#### Textauszug
++++++++++++++++++++

Das wurde mir auch direkt nach der Pressevorführung bewusst, als ich völlig euphorisiert aus dem Saal kam und direkt wieder zahlreiche negative Kommentare zu Ohren bekam. Die Geschichte wirft uns erst mal knapp 13 Jahre in die Vergangenheit zurück und konfrontiert uns mit einer Tragödie, die mich emotional sofort gepackt hat. Die Figurenbindung war sofort da und das änderte sich auch nicht mit der folgenden Stunde in der Gegenwart, in der ein alleinerziehender Vater das Leben für sich und seine Tochter im Teenageralter gestalten muss. Die Themen sind da und klar, werden aber nicht grundsätzlich zu Ende und auserzählt. Ein kleines Problem, das sich durch den kompletten Film zieht. Der Horror schleicht dann langsam in den Film, zunächst im Stile eines Crime-Thrillers, der durchaus unerwartet kam und mir sehr gut gefallen hat. In der Folge kommt es dann zum Glaubensclash zwischen einer atheistischen Sichtweise und einer christlichen, vielleicht sogar christlich-fundamentalistischen Perspektive. Hier kommt es zu Spannungen und Konflikten. Gut gemacht, interessant, aber am Ende auch nicht zu Ende erzählt. Grade weil es am Ende auf eine doppelte Besessenheit zweier Kinder mit unterschiedlichen Glaubenswurzeln hinausläuft, hätte man hier noch mehr rausholen können.

++++++++++++++++++++

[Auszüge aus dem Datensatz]
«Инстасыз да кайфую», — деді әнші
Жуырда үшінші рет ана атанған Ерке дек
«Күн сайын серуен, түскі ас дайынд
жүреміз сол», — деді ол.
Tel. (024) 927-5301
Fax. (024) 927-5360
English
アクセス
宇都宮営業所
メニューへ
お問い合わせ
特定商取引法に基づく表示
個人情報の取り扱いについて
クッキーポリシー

++++++++++++++++++++

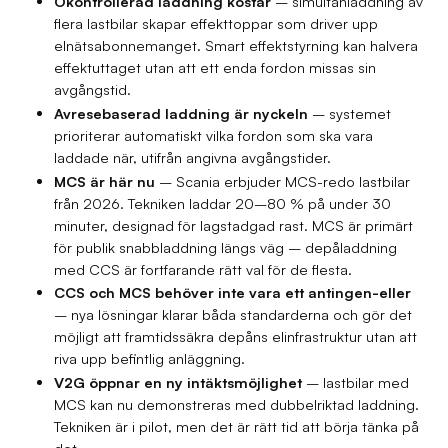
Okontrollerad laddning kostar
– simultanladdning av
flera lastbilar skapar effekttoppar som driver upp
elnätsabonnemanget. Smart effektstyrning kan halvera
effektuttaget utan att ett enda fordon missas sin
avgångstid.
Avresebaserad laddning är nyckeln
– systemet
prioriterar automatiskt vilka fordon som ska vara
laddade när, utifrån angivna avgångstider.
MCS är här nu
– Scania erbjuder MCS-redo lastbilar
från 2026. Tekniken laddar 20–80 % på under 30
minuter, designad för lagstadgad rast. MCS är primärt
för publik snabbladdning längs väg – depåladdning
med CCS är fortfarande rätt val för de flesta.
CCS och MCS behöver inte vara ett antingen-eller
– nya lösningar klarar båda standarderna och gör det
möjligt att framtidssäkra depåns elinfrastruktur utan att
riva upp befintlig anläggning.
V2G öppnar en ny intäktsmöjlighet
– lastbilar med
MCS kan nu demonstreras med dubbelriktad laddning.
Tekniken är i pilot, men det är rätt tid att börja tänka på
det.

++++++++++++++++++++

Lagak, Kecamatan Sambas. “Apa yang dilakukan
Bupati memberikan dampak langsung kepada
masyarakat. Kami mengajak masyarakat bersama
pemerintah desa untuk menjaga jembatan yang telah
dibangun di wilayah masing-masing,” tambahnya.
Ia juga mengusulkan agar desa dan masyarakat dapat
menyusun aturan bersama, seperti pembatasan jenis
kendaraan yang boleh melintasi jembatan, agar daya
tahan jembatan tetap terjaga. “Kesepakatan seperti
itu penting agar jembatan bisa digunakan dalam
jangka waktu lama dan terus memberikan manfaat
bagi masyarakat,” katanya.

++++++++++++++++++++

#### Aufgaben
1. Wie weit wirft die Geschichte die Zuschauer laut der Filmkritik zu Beginn in die Vergangenheit zurück?
2. Setze die Filmkritik im Anschluss an ihren letzten Satz fort.

#### Lösungen
1. Knapp 13 Jahre.

2.
Der letzte Akt gehört dann dem üblichen Exorzismus, der durchaus mit ein paar spannenden und überraschenden Wendungen um sich wirft, die ich so teilweise nicht vorher gesehen hatte. Auch den Dilettantismus bei der Durchführung des Rituals fand ich erfrischend, inkl. des Marvel-Superhelden artigen Auftritts des Pastors. Der Showdown gestaltet sich erstaunlich konsequent, was ich ihm positiv anrechne. Auch Spannung war für mich mehr als ausreichend vorhanden. Leider erzählt sich das Finale recht hektisch im Vergleich zum angenehm ruhigen und eindringlichen Auftakt. Die Katharsis ist am Ende aber die übliche. Keine Überraschung. Das geschlossene Ende hat jedoch bei mir die Frage nach der Ausrichtung der weiteren zwei Filme gestellt. Da bin ich wirklich gespannt, da eigentlich keine wesentlichen Fragen offen bleiben.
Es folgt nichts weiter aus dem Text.